I assume you want to live in your new home for many years, so this will mean spending enough time and money to make the home comfortable for you and your family.

Common renovation costs include the costs of any appliances and raw materials that are needed for the job and of course the labor fees you will pay if you contract out these jobs. However, there are numerous hidden fees attached to renovating your home. The first is building inspection fees. You may need to get your property assessed prior to a major renovation to ensure the integrity of the home.

Next are insurance fees. If you increase the value of your home then you can expect to pay more when your insurance is renewed. Finally there are warranty costs. Now that you have spent thousands of dollars on revitalizing your home, you will want to ensure that all the new pieces stay in tip top shape and one way to do this is to buy a warranty. These costs will bloat your initial renovation estimates but are fees you need to be aware of before renovating or even better before diving into home ownership!


Number 6: Property Tax

Property tax is a tax paid on property owned by an individual or other legal entity, such as a corporation. In this case, we are talking about your home. Property tax is considered to be a regressive tax, which is based on the value of the building itself and the land.

As a homeowner, you should understand the calculations regarding how property taxes are assessed by the property appraiser in your city or state of residence. By doing this, you can ensure you will not be overcharged in taxes. The assessment of the tax on your property and land varies according to the type of property you own.

For instance, a vacant piece of land will have a much lower assessed value than a piece of land that has been developed (assuming the size of land is equal). This will mean lower property taxes.

If your property has access to public services like sewers, water or gas, then the land assessment will be higher. In a case where the land has the potential of being developed, then the owner may have to pay more on taxes. The amount of money that a property incurs as tax is gotten from a percentage of the assessed value of the property.


Number 7: Opportunity Cost

Just in case you’re not familiar with what opportunity cost of capital is, then allow me to explain.

Opportunity cost of capital refers to the gains a person, investor or a business forgoes for another alternative. This simply means sacrificing one potentially profitable investment for the other.

A lot of people are guilty of making their investment choices without considering the potential opportunity costs.

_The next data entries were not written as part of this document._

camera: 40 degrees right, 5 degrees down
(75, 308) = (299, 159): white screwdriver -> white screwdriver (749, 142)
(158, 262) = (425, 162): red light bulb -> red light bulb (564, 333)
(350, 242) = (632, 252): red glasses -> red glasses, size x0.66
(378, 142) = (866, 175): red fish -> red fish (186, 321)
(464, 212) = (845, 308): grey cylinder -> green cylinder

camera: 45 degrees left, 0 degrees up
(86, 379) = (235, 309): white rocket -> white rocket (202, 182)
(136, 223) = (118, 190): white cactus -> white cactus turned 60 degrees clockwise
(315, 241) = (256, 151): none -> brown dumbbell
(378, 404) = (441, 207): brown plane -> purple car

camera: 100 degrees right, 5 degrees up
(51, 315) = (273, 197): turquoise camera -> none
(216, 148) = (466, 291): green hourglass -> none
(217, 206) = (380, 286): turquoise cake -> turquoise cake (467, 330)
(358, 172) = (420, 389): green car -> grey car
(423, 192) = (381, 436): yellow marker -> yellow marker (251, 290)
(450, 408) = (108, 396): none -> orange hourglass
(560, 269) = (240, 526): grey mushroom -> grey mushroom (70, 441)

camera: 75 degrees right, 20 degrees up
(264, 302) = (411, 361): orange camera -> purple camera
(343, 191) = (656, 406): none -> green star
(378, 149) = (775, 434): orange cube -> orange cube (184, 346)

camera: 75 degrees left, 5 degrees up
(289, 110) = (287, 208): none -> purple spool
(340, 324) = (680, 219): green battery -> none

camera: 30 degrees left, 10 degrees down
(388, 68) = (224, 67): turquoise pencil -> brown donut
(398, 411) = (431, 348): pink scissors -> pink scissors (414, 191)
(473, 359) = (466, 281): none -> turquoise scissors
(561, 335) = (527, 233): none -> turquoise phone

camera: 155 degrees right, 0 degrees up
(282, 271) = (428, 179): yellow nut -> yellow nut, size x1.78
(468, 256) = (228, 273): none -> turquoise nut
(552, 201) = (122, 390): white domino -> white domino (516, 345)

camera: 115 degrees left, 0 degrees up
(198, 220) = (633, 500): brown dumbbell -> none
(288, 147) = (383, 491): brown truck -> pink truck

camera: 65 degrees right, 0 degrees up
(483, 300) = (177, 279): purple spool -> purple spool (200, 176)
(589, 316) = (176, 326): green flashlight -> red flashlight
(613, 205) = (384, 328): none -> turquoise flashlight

The big question here is, what else could you spend this money on?

In the case of buying a home to “live in”, the opportunity forgone could be buying a larger home that can be converted to have its own rental suite or buying a smaller property so that you can use the extra money you have left over to invest in the stock market.

It’s true you still have to pay all the fees associated with buying a home in the examples I just gave but renting it out as a whole or in part would also mean that you are earning a fixed and regular income from the property.

In short, owning your own home is a major milestone in anyone's life as it is your personal space where you can plan and build your family. However, buying a home and not considering all the costs can leave you with buyers remorse which is why I felt it was important to share these costs with you so that you have all the information you need to make the best homebuying decision possible!